The coming China shock

A train runs in Zhengzhou, capital of Central China’s Henan Province in 2016. NET PHOTO

In September 2018, we argued that China’s economic and foreign policies were defying the “laws” of economics and geopolitics, and warned that the situation could not last. Since then, our assessment has been borne out, and our concerns have deepened.

Until recently, China had been able to pursue a unique development path, owing to the government’s far-reaching control over the economy (and society more generally). But those days are over.

The country’s internal debts are mounting to unsustainable heights, and domestic investment levels have passed the point of diminishing returns and are veering toward negative territory.

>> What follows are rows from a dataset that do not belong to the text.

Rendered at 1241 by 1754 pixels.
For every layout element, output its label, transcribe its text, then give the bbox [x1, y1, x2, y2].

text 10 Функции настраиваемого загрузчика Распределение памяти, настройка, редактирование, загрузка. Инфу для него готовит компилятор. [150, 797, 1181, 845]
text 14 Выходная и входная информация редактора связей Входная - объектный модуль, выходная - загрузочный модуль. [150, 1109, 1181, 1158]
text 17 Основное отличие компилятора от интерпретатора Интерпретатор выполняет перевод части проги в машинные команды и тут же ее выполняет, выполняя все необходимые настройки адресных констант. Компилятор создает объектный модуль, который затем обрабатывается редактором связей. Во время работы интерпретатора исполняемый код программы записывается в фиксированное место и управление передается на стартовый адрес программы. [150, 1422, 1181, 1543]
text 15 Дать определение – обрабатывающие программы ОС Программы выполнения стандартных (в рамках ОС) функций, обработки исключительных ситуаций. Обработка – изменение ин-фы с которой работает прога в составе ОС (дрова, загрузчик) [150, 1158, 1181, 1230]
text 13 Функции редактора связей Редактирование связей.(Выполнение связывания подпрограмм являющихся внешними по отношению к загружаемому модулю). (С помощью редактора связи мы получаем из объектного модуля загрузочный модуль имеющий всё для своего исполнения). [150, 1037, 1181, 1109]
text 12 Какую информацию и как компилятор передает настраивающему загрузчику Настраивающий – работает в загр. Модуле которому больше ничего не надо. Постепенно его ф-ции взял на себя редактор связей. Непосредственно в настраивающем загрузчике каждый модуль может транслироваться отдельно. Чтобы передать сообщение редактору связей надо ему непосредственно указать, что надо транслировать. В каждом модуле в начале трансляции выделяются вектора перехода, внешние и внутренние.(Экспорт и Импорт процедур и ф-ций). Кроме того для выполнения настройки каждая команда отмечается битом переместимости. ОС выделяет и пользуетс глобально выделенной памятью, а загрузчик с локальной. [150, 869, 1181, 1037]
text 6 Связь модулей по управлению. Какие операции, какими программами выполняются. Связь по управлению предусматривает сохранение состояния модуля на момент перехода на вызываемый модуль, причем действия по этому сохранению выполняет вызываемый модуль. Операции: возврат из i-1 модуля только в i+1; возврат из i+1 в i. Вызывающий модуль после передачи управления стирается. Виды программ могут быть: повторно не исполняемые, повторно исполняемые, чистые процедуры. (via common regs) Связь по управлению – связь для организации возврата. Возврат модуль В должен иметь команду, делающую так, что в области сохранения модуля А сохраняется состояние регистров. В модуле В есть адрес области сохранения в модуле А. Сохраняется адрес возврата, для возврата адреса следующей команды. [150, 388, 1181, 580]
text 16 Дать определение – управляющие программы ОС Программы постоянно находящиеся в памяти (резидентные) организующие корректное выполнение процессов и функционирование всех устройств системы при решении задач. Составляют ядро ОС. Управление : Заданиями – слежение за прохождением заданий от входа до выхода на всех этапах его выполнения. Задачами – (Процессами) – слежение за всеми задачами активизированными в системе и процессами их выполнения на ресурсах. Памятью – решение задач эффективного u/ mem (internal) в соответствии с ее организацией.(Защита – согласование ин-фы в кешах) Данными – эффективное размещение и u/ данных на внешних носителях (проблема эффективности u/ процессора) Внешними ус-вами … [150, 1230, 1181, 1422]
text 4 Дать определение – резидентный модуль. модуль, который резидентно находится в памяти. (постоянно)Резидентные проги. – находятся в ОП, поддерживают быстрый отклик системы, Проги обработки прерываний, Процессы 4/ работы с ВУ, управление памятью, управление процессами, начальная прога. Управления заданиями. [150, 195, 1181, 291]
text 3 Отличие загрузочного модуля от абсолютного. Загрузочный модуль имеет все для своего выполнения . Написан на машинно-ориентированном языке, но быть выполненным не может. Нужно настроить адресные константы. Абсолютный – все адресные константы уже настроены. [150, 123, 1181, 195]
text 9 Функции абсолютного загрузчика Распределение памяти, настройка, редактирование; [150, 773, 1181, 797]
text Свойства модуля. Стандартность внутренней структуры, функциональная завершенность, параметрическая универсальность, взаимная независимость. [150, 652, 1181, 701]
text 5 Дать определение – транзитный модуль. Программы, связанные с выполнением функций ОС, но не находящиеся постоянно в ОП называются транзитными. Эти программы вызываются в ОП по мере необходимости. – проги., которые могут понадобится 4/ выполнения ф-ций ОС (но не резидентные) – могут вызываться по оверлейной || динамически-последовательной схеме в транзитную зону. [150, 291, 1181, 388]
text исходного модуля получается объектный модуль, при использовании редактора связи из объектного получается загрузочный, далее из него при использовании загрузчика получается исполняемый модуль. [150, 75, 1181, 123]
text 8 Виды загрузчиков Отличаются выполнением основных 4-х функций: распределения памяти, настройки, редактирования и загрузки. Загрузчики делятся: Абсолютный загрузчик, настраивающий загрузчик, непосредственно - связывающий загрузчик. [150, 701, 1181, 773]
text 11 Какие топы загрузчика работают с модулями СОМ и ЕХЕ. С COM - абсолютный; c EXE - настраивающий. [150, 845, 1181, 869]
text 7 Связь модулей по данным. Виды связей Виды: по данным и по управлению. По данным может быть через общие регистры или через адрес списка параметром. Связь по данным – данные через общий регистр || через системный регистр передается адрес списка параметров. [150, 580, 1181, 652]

Moreover, China’s strategy of fostering exports, promoting industrial “national champions,” and expropriating foreign technology has crossed the threshold of what the West, especially the United States, is willing to tolerate.

Chinese President Xi Jinping’s Belt and Road Initiative (BRI) is showing all the signs of imperial overreach. Not only does the BRI’s lending far exceed participating governments’ borrowing capacity, but its loan terms have become increasingly onerous – indeed, usurious – as Harvard University’s Ricardo Hausmann recently observed.

Back in September, we saw some discontinuity in China’s economic performance as inevitable. Even if the country was not heading for a full-blown crisis, we believed it would almost certainly experience some combination of rapidly decelerating growth and a sharply depreciating exchange rate.

That prognosis has since become even more likely. With global economic growth and exports declining, China’s economy is on track to slow further relative to the 6.4 per cent growth recorded in the fourth quarter of 2018.

The double-digit average achieved from the 1980s until recently has never seemed more distant.

In response to the current global slowdown, the Chinese government has decided to loosen restrictions on private and public borrowing.

But this will merely aggravate the country’s debt and overinvestment problems. Or, as a famous Chinese saying goes, it is akin to “drinking poison to quench one’s thirst.”

Even without these macro developments, China’s defiance of well-established findings in development economics was never going to last forever.

The economists Douglass North, Daron Acemoglu, and James A. Robinson have shown that long-run economic development tends to rely on strong state institutions and open political systems, because these are necessary to foster competition, investor confidence, dynamism, and innovation.